As for software, we both have access to Garage Band for music editing. We will be using Unity 3D for game development, since we both have years of experience with it, and know that any new potential employees would also probably have experience with it over other development frameworks. I had previously looked into tools like Cocos2d, Corona SDK, and Godot, but I want to optimize for development speed and efficiency, and I am most comfortable with C#, Unity's tooling, and am certain that if we run into any problems, Unity's community forums are well supported enough to have a solution. We have Slack setup for work communication. We use G Suite Basic and Google Domains for handling our shared Google Drive account, Gmail accounts and domain name management. I prefer using JetBrains products, like IntelliJ and Rider for C# / .NET development.

Health Insurance

Since we both recently left full-time positions, we had to resolve how health insurance was going to work. This decision is ultimately whether we keep the plans that we had via our previous company and pay the full amount that was previously mostly subsidy by the company, or do we find a new plan.

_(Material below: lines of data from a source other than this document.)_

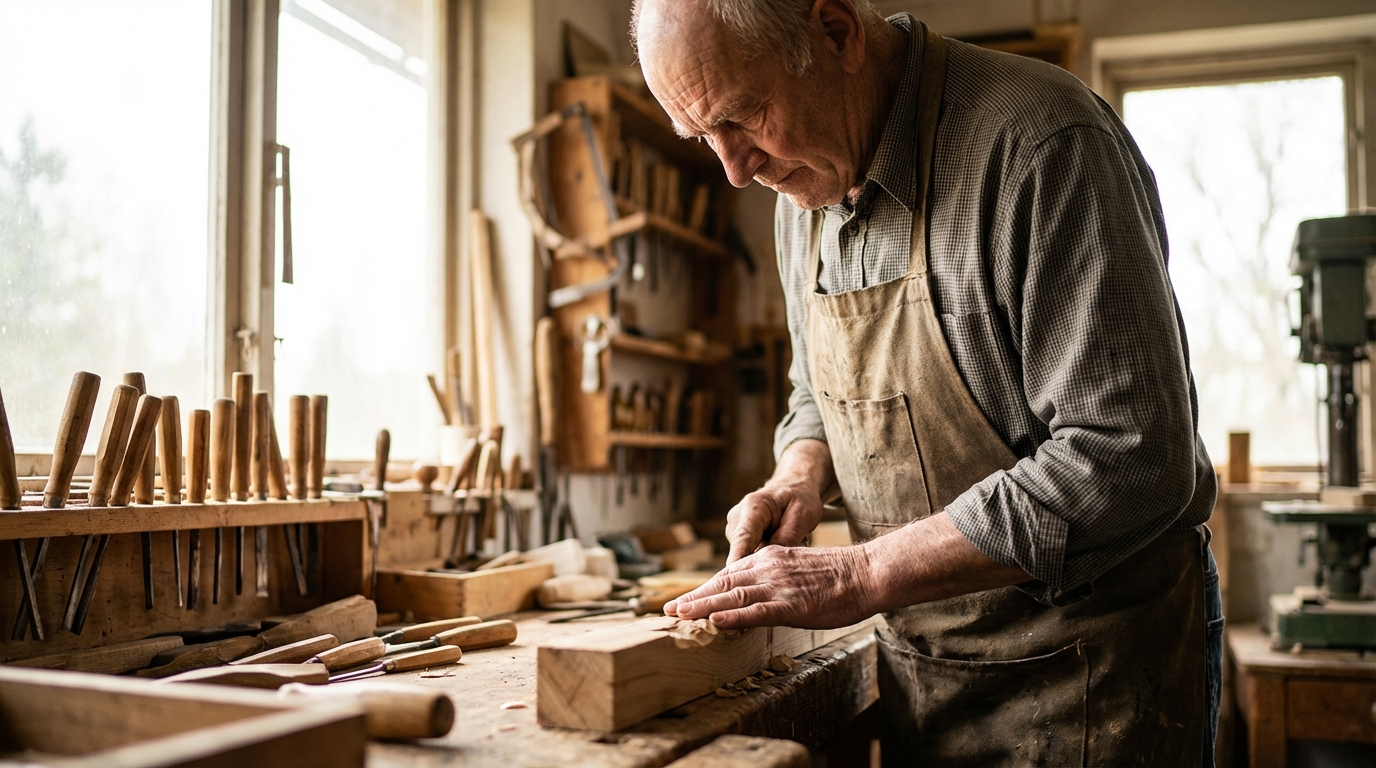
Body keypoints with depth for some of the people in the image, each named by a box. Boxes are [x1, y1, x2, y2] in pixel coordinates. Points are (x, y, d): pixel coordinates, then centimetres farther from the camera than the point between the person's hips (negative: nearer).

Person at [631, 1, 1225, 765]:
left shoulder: (1041, 143, -23)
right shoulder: (807, 185, 1)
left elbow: (1128, 460, -28)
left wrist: (860, 576, -26)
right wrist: (800, 476, -6)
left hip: (1087, 659, -6)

Having no plan was not an option we wanted to try to risk. This conversation came at an ironic time when Universal Healthcare is a hot topic in US politics and we are planning on making a game themed around hospital life.

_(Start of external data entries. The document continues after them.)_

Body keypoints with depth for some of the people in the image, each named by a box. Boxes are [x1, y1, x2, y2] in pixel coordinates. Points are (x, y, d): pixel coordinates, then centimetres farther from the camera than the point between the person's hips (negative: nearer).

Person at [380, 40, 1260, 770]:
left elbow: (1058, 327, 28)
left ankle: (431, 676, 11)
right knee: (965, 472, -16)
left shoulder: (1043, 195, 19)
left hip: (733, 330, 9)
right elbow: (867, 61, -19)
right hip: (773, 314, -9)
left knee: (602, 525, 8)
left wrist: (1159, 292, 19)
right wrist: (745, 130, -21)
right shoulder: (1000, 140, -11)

It is worth noting that HealthCare.gov has a great glossary of terminology that comes up with understand and choosing a health insurance plan that is right for you. Some of the drawings on our white board were from depict how deductibles, co-insurance percentages and out-of-pocket maximums come into play for a hypothetical surgery. It is concerning that role-playing game equipment stat mechanics and health insurance plans have so much in common.

Honestly, find the right health insurance plan for us took several days of legwork, going through a ton of plans and being lucky enough to have external people help us find some options that seemed promising.

Once again, since we both left our previous positions and were searching for health insurance, a thing to note is that you may need a Qualifying Life Event and documentation to support why you are looking for a new health insurance plan after the "Open Enrollment" period. Fortunately, leaving an employer is a Qualifying Life Event, just make sure to have documentation to upload describe the event and impacts on your existing coverage.

Future Plans

Artist Search

We have been working hard to settle on the art style we are looking for. Since neither of us are trained artists, we have been fortunate enough to get assistance from some of our artist friends to help with describing the look and feel of the characters in our game that we want.

We hope this, along with formulating an art test, will help us find prospective artists that can help us achieve the style and feeling we are looking for in the game.

I have been using Behance, ArtStation, Instagram, DeviantArt and Twitter to search for artists that we intend to reach out to as well as connecting with friends of friends.

Project Noho: Art Style Reference

Characters / Themes / Writing

We have a lot of work cut out for us for developing unique characters in our world. We know that broad strokes so far, and we will be tackling these points down this upcoming week.

Perforce / Build Pipelining

For helping with the Playtesting, we want to build out the build pipeline. I have been experimenting with Perforce to understand the capabilities it can give us for managing versions of our work. I have been using Git, GitHub and SourceTree for years and while they are usable, I want to do the due diligence of seeing if there is a better solution.

There are parts of a build pipeline I am still exploring, including Vagrant, Jenkins, Unity's Cloud Build solution. The core idea is that we could use our excess computers to run as builders, deploy work to them by merging into particular branches / streams, and get new builds pretty regularly and painlessly.